Researchers from Western University in London city in Canada found that nicotine from either smoking or nicotine replacement therapy (NRT) causes a wide range of long-term adverse reactions for the offspring - including an increased risk of obesity and metabolic syndrome.

“We know smoking is bad during pregnancy. Studies have shown that babies born to smoking mothers have a 47 percent increase in the odds of becoming overweight,” said Daniel Hardy, assistant professor in departments of obstetrics and gynaecology at Western University.

“Our studies were designed to find if there is a biological basis between nicotine exposure from either NRT or smoking, and obesity and metabolic syndrome later in the offspring’s life,” added Hardy.

Working in collaboration with Alison Holloway of McMaster University, Hardy gave pregnant rats same amount of nicotine - adjusted for the weight - that an average smoker receives (1 mg per kg a day).

The offspring were born smaller in size but six months later when they reached adulthood, the rats had developed an increase in liver and circulating triglycerides - a hallmark of obesity, said the study published in the journal Toxicology and Applied Pharmacology.

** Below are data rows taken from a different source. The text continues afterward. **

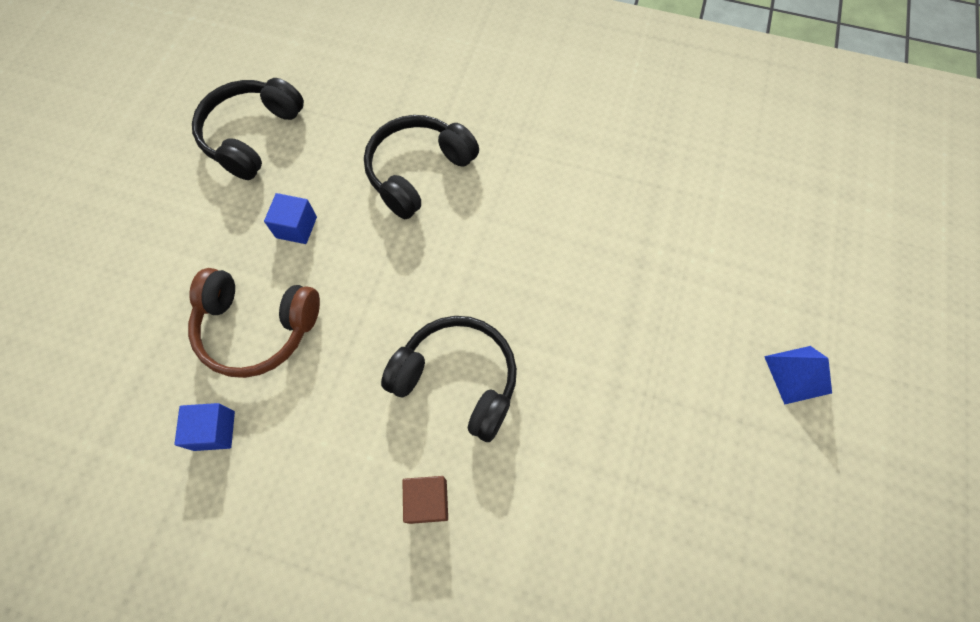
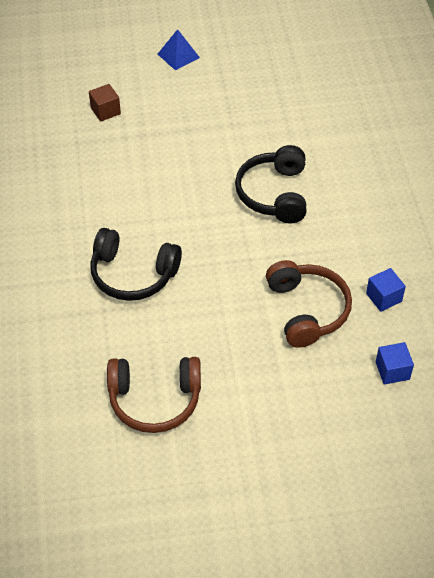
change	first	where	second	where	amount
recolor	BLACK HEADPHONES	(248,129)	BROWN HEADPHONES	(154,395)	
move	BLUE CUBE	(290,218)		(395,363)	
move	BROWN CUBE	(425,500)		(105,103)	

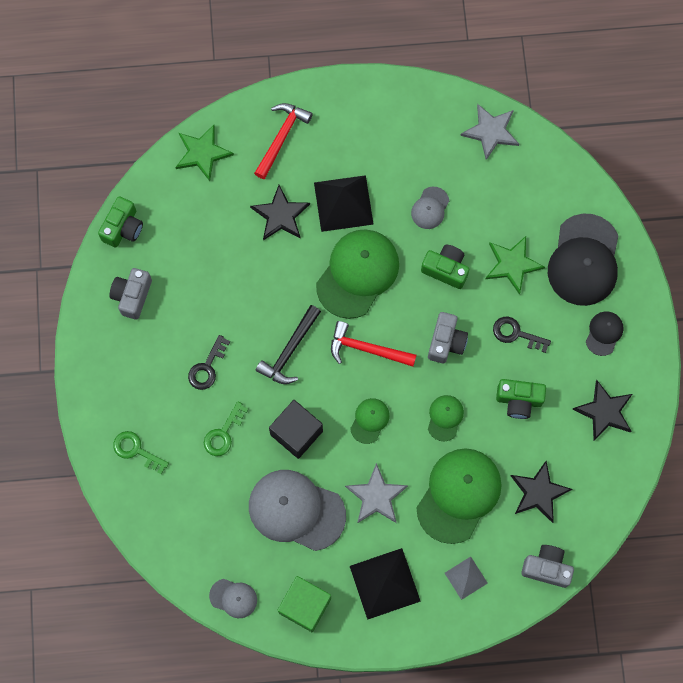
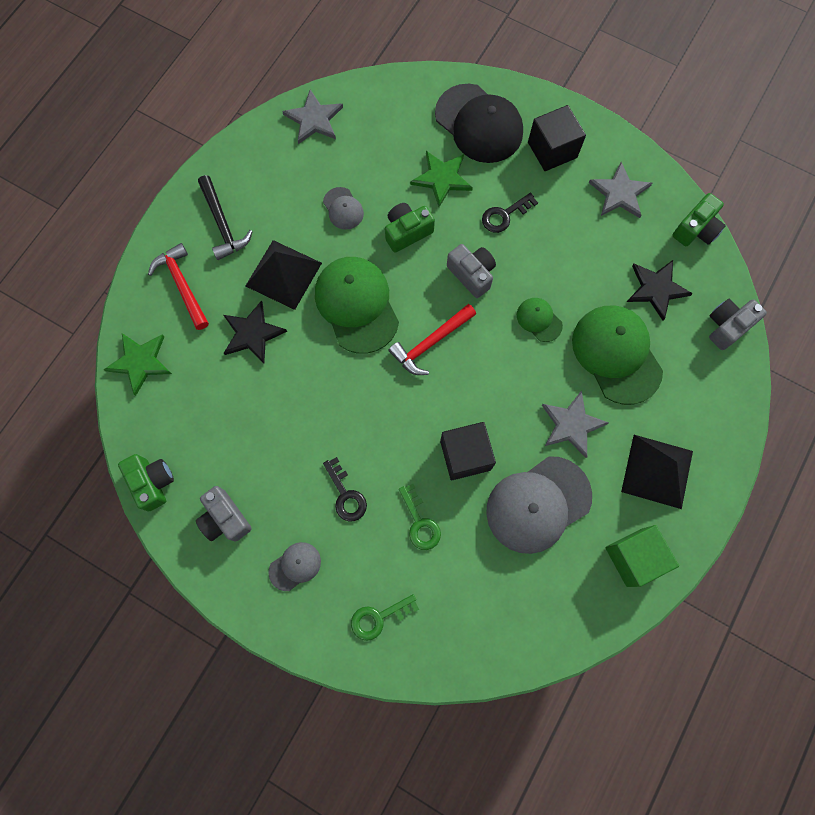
change	first	where	second	where	amount
move	GREY CAP	(233,598)		(295,566)	
move	BLACK HAMMER	(288,344)		(225,217)	
delete	GREEN CAP	(370,421)			
delete	GREY PYRAMID	(466,578)			
move	GREEN CAMERA	(521,399)		(699,219)	
recolor	BLACK STAR	(602,410)	GREY STAR	(620,190)	
replace	BLACK CAP	(604,333)	BLACK CUBE	(557,138)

The study also demonstrated that the nicotine-exposed liver was making more triglycerides.

Hardy, however agrees that compared to smoking, NRT is the lesser of two evils.

“But clinicians may need to look more closely at the long-term safety and efficacy of nicotine in pregnancy on postnatal health and well-being,” Hardy added.

Women who smoke are encouraged to quit smoking when they become pregnant using nicotine replacement therapy (NRT), often in the form of gum, transdermal patches, nasal spray or lozenges.